The three other Jehovah's Witnesses - Aleksandr Zuyev, Bayram Ashirgeldyyev and Nuryagdy Gayyrov - were given suspended sentences in July.

Meanwhile, Baptist pastor Kalataevsky remains in labour camp in the eastern town of Seydi. A Baptist leader from the Caspian port city of Turkmenbashi [Türkmenbashy, formerly Krasnovodsk], he was sentenced to three years' imprisonment on 14 May for illegally crossing the border six years earlier. His family has insisted to Forum 18 that the sentence was imposed to punish him for his activity with the unregistered Baptist congregation in Turkmenbashi. A family visit to him in labour camp on 14 August was cut to just 40 minutes.

Kalataevsky's wife Valentina said she intends to travel to Seydi for the next scheduled labour camp visit on 18 September. "We were so upset last time that the visit was so short," she told Forum 18 from Turkmenbashi on 12 September.

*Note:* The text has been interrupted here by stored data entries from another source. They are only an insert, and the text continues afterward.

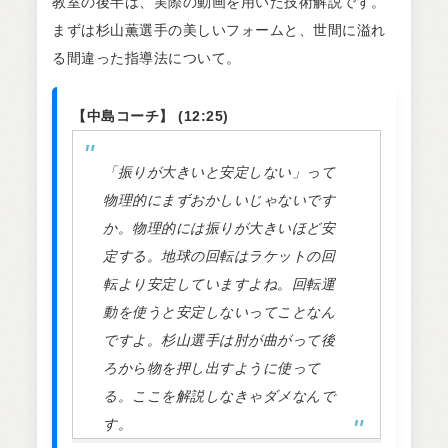
教室の後半は、実際の動画を用いた技術解説です。
まずは杉山薫選手の美しいフォームと、世間に溢れ
る間違った指導法について。
【中島コーチ】 (12:25)
「振りが大きいと安定しない」って
物理的にまずおかしいじゃないです
か。物理的には振りが大きいほど安
定する。地球の回転はラケットの回
転より安定していますよね。回転運
動を使うと安定しないってことなん
ですよ。杉山選手は肘が曲がって後
ろから物を押し出すように使って
る。ここを解説しなきゃダメなんで
す。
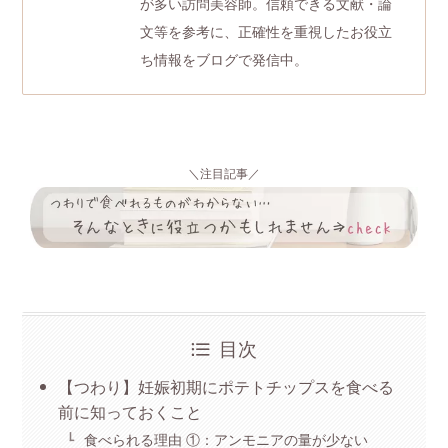
が多い訪問美容師。信頼できる文献・論
文等を参考に、正確性を重視したお役立
ち情報をブログで発信中。
＼注目記事／
目次
【つわり】妊娠初期にポテトチップスを食べる
前に知っておくこと
食べられる理由 ①：アンモニアの量が少ない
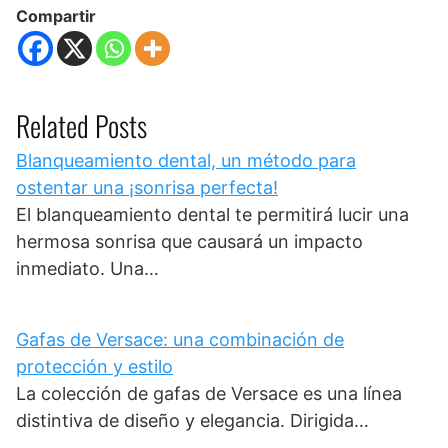
Compartir
Related Posts
Blanqueamiento dental, un método para
ostentar una ¡sonrisa perfecta!
El blanqueamiento dental te permitirá lucir una
hermosa sonrisa que causará un impacto
inmediato. Una…
Gafas de Versace: una combinación de
protección y estilo
La colección de gafas de Versace es una línea
distintiva de diseño y elegancia. Dirigida…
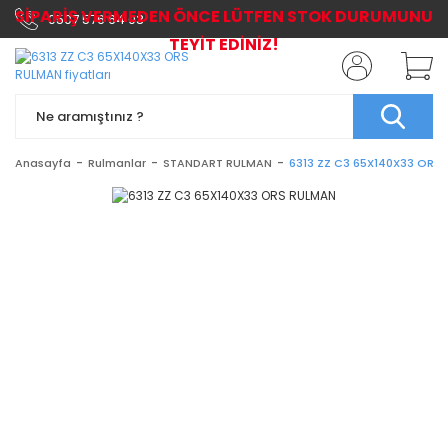
SİPARİŞ VERMEDEN ÖNCE LÜTFEN STOK DURUMUNU
0507 576 64 03
TEYİT EDİNİZ!
Anasayfa
Rulmanlar
STANDART RULMAN
6313 ZZ C3 65X140X33 ORS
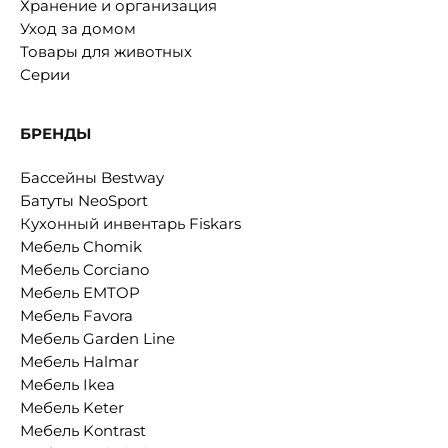
Хранение и организация
Уход за домом
Товары для животных
Серии
БРЕНДЫ
Бассейны Bestway
Батуты NeoSport
Кухонный инвентарь Fiskars
Мебель Chomik
Мебель Corciano
Мебель EMTOP
Мебель Favora
Мебель Garden Line
Мебель Halmar
Мебель Ikea
Мебель Keter
Мебель Kontrast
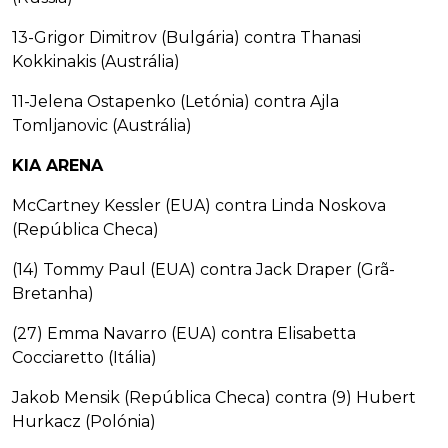
13-Grigor Dimitrov (Bulgária) contra Thanasi
Kokkinakis (Austrália)
11-Jelena Ostapenko (Letónia) contra Ajla
Tomljanovic (Austrália)
KIA ARENA
McCartney Kessler (EUA) contra Linda Noskova
(República Checa)
(14) Tommy Paul (EUA) contra Jack Draper (Grã-
Bretanha)
(27) Emma Navarro (EUA) contra Elisabetta
Cocciaretto (Itália)
Jakob Mensik (República Checa) contra (9) Hubert
Hurkacz (Polónia)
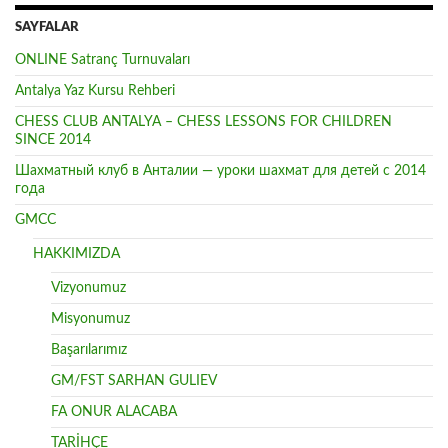
SAYFALAR
ONLINE Satranç Turnuvaları
Antalya Yaz Kursu Rehberi
CHESS CLUB ANTALYA – CHESS LESSONS FOR CHILDREN
SINCE 2014
Шахматный клуб в Анталии — уроки шахмат для детей с 2014
года
GMCC
HAKKIMIZDA
Vizyonumuz
Misyonumuz
Başarılarımız
GM/FST SARHAN GULIEV
FA ONUR ALACABA
TARİHÇE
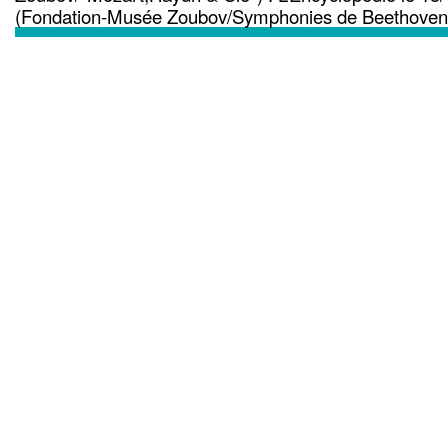
(Fondation-Musée Zoubov/Symphonies de Beethoven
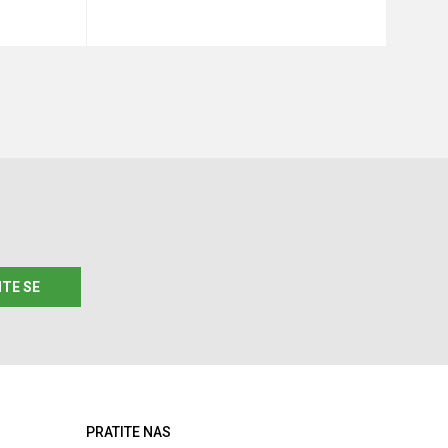
u
Dodaj u korpu
ITE SE
PRATITE NAS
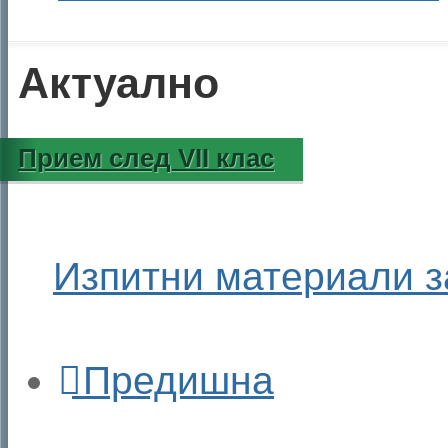
Актуално
Прием след VII клас
Изпитни материали з
Предишна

She said she does not know if her husband will be included in the prisoner amnesty due in October to mark the end of the Muslim holy month of Ramadan. The government has said that more than 9,000 prisoners are due to benefit from the amnesty this year.

Kalataevsky's family have again written appeals in September to President Gurbanguly Berdymukhammedov and other officials asking for his case to be reviewed. "So far we have had no response to these latest appeals," family members told Forum 18.